But one great bauble for grown-up holiday spirits is the 1934 film The Thin Man. I don’t know why it isn’t on best Christmas movie lists across the land.
The oddly non-eponymous series (the Thin Man was actually the victim Clyde Wynant, not Nick Charles) began with this first of the six films, set during the holidays. Nick and Nora Charles are pulled into solving a mystery, but their real talent is throwing a Christmas Eve party in their hotel room---is there anything more glamorous than the rich staying in a hotel suite over the holidays, complete with a Christmas tree?
Nicky’s old crime buddies hear he is town and stop by. The suavest of hosts, Nick glides around the room with a tray or martinis offering his guests “Ammunition.”

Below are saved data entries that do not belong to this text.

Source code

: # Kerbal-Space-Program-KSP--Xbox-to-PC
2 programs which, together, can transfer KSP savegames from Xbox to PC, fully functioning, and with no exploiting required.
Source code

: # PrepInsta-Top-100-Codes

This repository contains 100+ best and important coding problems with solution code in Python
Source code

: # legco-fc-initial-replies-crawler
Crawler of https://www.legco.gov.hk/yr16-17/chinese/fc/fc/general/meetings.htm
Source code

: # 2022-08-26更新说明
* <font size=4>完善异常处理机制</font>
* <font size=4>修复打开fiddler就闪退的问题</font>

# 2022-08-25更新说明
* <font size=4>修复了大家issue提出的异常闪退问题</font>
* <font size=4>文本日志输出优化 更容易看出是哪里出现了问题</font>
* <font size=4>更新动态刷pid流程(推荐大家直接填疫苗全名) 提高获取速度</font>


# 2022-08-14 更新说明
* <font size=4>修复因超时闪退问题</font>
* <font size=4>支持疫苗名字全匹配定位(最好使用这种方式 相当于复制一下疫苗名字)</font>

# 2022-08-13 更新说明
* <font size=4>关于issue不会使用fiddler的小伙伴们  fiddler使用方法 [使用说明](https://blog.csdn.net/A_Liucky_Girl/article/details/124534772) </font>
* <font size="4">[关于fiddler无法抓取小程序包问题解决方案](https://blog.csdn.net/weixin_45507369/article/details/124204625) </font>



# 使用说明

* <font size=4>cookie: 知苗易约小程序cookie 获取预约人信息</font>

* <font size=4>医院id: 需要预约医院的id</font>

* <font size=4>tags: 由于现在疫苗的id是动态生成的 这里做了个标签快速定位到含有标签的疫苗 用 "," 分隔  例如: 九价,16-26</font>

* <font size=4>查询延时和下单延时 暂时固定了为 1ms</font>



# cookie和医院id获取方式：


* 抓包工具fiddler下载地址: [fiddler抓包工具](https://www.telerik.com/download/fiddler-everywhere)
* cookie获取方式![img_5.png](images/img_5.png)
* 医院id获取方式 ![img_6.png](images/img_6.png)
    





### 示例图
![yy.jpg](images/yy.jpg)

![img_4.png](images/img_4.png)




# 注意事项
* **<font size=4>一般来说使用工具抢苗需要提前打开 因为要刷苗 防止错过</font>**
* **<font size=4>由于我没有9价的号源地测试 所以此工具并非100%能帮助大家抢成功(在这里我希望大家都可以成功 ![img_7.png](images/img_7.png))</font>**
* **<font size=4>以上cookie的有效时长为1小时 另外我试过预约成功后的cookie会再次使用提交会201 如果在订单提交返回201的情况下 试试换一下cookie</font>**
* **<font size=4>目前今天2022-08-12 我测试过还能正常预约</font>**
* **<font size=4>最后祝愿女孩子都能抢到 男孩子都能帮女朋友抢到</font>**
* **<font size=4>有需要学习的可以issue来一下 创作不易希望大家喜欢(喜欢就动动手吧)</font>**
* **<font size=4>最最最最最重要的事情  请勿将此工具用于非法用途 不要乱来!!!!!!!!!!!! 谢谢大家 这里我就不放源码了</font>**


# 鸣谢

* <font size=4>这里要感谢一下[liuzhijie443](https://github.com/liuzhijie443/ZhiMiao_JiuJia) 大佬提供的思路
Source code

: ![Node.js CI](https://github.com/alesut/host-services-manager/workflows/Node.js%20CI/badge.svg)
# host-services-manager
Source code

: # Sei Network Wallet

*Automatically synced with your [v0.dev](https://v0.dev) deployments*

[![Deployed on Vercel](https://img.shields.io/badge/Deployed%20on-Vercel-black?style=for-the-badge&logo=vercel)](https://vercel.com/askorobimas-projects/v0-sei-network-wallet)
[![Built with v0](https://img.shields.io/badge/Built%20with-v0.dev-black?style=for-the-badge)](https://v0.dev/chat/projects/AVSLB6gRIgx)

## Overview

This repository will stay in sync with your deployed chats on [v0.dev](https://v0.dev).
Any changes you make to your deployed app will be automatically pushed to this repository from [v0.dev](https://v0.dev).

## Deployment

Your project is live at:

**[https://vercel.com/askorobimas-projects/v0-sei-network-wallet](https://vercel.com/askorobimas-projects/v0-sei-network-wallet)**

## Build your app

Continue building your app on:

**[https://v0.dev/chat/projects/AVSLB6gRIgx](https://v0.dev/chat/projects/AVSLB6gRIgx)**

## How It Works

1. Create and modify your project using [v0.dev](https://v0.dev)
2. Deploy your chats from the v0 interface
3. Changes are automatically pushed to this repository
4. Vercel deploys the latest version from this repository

Nick: Do you want a drink?
Nick: Oh, that’s a mistake
As the murder plot thickens, "Jingle Bells" is in the background, the gang sings a blurry “O Christmas Tree,” and Nora, in a chic dress with a candy-cane motif, calls down to the concierge to send up sandwiches for everyone.
After the party a thug comes by with a gun and Nick is grazed by a bullet. Scene up, Christmas morning. The Charles’s have opened their gifts. Nora is sitting in her new mink coat, Nick is recuperating on the couch, playing with his air gun, firing at the balloons on the Christmas tree. Their banter sparkles amid the gift wrappings. It’s a lovely scene.
Surely Nick and Nora Charles should be seen as much a part of the cinematic fabric of Christmas as that Bailey clan.